Portugal, il y avait une compagnie qui exploitait toute cette région. La majeure partie de ses dirigeants étaient anglais, sud-africains ou rhodésiens, et ils n’aimaient pas que les races se mélangent » (Lachartre, op.cit. : 49). L’espace restreint de l’île de

Mozambique, qui appartient à la première génération des villes mozambicaines issues de l’époque mercantile et constitue le fruit d’un certain « laisser-faire », reflète davantage les ambiguïtés de l’idéologie coloniale portugaise assimilationniste. « En

dépit de son caractère discriminant et tout en limitant le face-à-face colonial à deux catégories d’individus (« population civilisée » et « indigènes »), cette doctrine écartait pourtant le risque d’ethnicisation ou de « tribalisation » de l’espace urbain colonial portugais, ce que l’apartheid n’hésitait pas à faire ailleurs dans le continent austral » (Lachartre, op.cit. : 51).

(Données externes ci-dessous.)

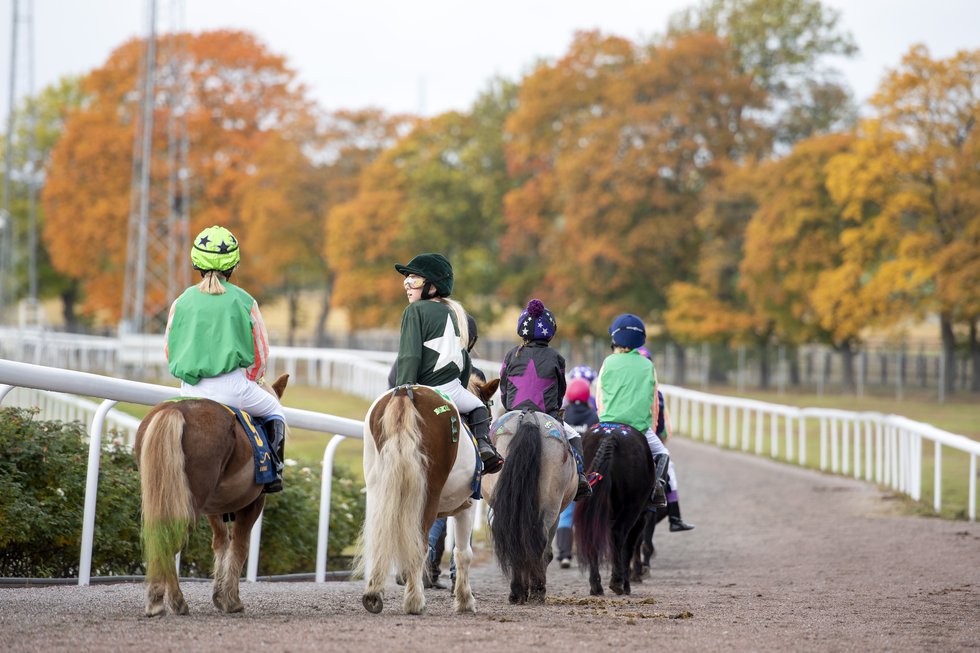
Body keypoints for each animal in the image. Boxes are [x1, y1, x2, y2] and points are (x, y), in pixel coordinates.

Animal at [134, 372, 290, 616]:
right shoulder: (253, 503)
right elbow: (240, 546)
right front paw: (232, 600)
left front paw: (219, 596)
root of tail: (177, 410)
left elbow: (221, 543)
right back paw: (173, 602)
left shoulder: (214, 508)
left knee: (162, 537)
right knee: (170, 539)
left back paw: (159, 599)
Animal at [356, 380, 490, 612]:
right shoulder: (468, 504)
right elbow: (463, 553)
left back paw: (373, 593)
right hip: (427, 495)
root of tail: (404, 391)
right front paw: (465, 600)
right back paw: (414, 600)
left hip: (377, 489)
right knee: (420, 545)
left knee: (379, 536)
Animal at [484, 404, 580, 604]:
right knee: (540, 543)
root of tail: (528, 418)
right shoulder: (556, 515)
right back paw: (535, 590)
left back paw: (519, 591)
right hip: (550, 506)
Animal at [576, 422, 660, 596]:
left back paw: (596, 586)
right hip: (632, 509)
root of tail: (610, 434)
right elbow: (630, 547)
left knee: (591, 535)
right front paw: (628, 580)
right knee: (620, 536)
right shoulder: (641, 518)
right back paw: (618, 582)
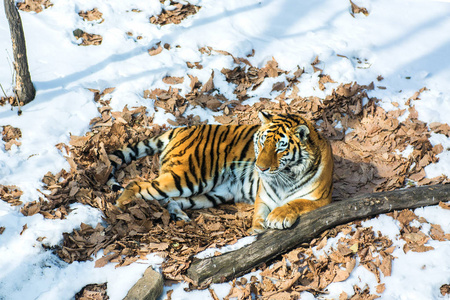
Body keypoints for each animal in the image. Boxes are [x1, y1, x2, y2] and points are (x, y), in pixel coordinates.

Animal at [108, 111, 334, 233]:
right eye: (262, 143)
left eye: (280, 148)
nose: (260, 168)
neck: (286, 177)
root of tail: (182, 128)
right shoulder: (263, 197)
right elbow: (259, 213)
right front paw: (257, 228)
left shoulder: (323, 200)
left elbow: (296, 202)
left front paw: (277, 216)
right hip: (188, 177)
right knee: (136, 184)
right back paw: (120, 206)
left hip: (211, 193)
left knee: (169, 200)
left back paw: (179, 215)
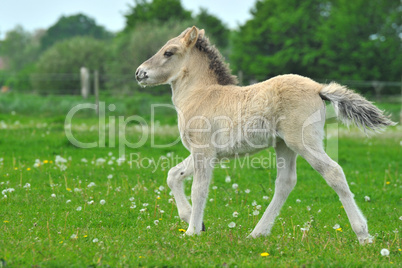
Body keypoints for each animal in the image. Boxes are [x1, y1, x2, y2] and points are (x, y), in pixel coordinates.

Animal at [136, 26, 396, 244]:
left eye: (169, 52)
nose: (140, 72)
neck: (202, 94)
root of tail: (318, 88)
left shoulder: (203, 150)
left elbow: (199, 189)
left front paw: (191, 231)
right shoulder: (211, 153)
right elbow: (173, 175)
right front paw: (195, 222)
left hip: (303, 142)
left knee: (333, 172)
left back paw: (363, 235)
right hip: (284, 146)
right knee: (286, 182)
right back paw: (257, 232)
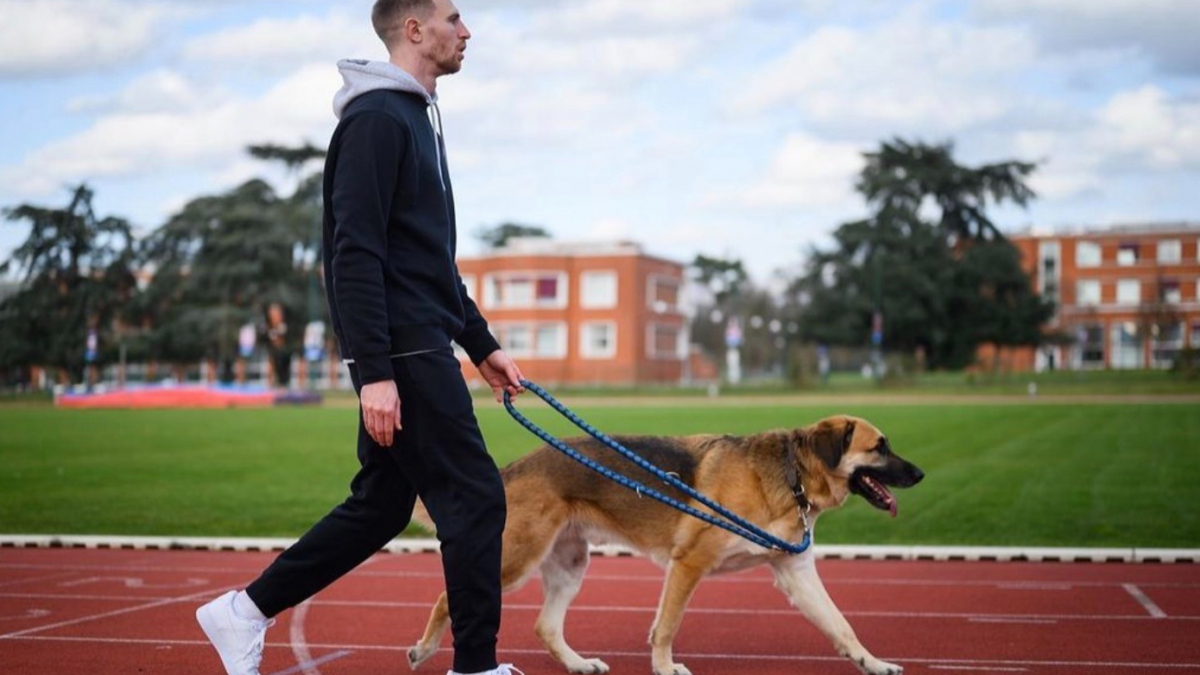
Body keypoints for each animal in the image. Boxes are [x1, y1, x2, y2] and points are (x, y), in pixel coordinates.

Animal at [408, 413, 921, 672]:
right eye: (880, 447)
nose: (919, 473)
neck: (792, 474)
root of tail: (515, 466)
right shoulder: (688, 564)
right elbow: (668, 626)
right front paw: (665, 666)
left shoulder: (796, 574)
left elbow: (842, 626)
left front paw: (872, 664)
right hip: (515, 560)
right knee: (446, 597)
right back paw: (425, 649)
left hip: (570, 565)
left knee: (546, 627)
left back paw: (578, 664)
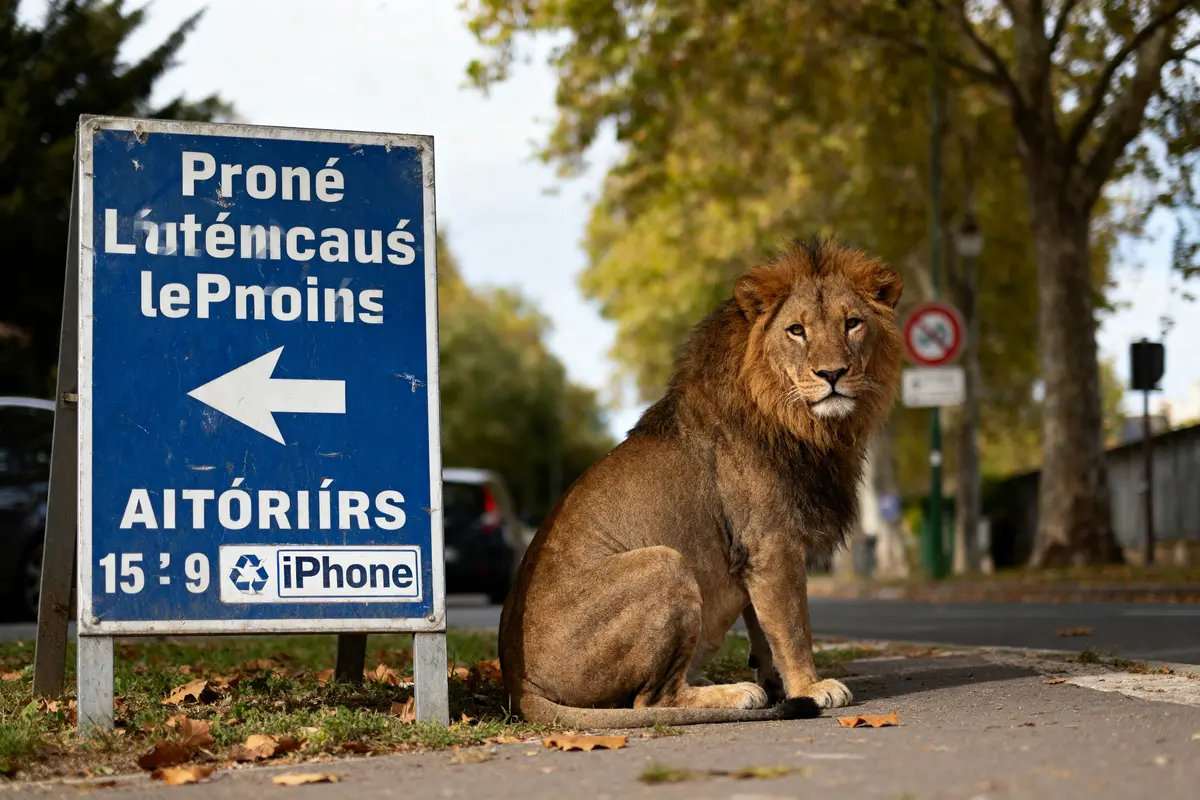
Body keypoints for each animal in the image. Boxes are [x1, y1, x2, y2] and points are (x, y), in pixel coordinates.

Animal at [498, 237, 904, 726]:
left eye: (852, 323)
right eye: (796, 331)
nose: (832, 374)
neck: (806, 426)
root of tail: (518, 684)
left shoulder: (754, 556)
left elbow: (763, 629)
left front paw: (780, 683)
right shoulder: (772, 542)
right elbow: (792, 626)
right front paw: (810, 687)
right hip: (665, 562)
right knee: (653, 700)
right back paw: (736, 693)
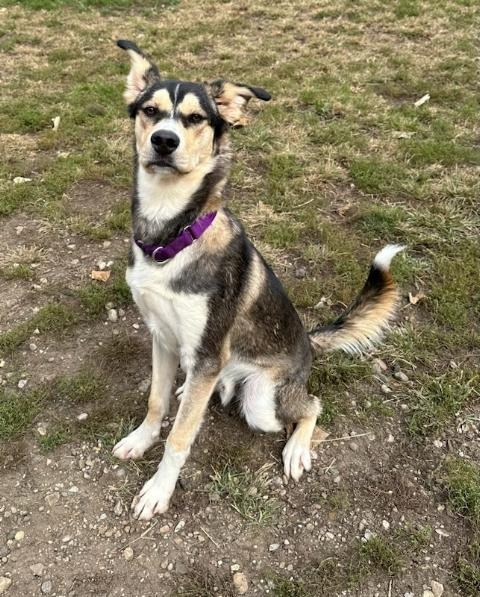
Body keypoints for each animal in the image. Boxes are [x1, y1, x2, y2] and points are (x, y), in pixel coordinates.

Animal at [110, 39, 404, 520]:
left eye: (195, 118)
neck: (171, 235)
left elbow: (179, 437)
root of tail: (308, 343)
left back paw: (297, 448)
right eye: (150, 111)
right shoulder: (163, 337)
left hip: (262, 401)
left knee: (311, 406)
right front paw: (140, 438)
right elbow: (155, 401)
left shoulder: (207, 349)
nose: (164, 141)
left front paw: (159, 490)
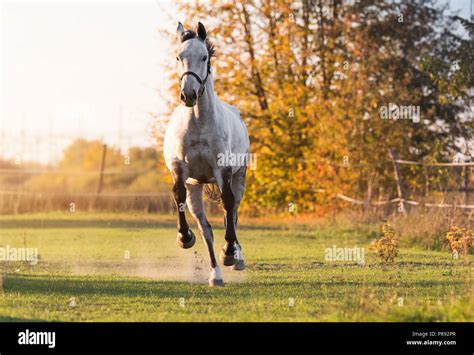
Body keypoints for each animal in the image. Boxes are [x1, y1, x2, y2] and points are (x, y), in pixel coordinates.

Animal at [163, 22, 250, 288]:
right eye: (178, 57)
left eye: (203, 57)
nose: (188, 95)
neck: (199, 122)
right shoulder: (181, 171)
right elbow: (178, 196)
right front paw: (184, 237)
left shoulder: (223, 171)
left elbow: (228, 204)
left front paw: (229, 253)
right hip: (196, 187)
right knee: (206, 230)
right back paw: (215, 275)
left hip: (239, 177)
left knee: (233, 213)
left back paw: (235, 257)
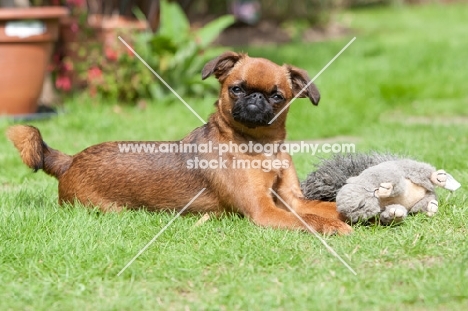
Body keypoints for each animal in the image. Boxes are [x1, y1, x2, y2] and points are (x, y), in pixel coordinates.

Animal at [6, 51, 352, 234]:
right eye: (236, 89)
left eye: (277, 97)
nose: (255, 99)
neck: (260, 146)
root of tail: (70, 160)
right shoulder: (264, 210)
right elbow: (308, 219)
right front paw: (333, 226)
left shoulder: (291, 199)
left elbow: (324, 207)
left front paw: (348, 213)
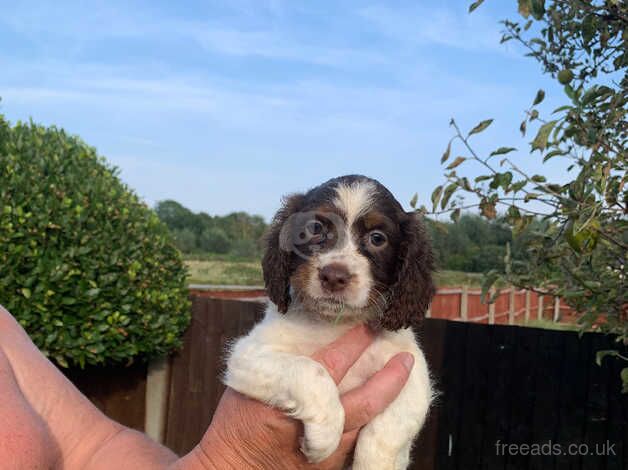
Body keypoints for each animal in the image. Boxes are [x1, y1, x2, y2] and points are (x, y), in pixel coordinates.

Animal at [223, 174, 434, 468]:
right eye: (314, 228)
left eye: (377, 238)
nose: (334, 276)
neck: (335, 323)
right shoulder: (247, 354)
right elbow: (309, 369)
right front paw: (325, 433)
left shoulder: (411, 371)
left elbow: (388, 431)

Produit des influences culturelles diverses qui se sont rencontrées dans l’île, dans son architecture et sa structure, et de la division complexe de l’espace issue de l’organisation de la société coloniale, le patrimoine bâti exceptionnel de l’île, menacé par les pertes de fonction successives de cette dernière, a donc suscité dès l’époque coloniale la préoccupation d’une partie des habitants et des autorités portugaises.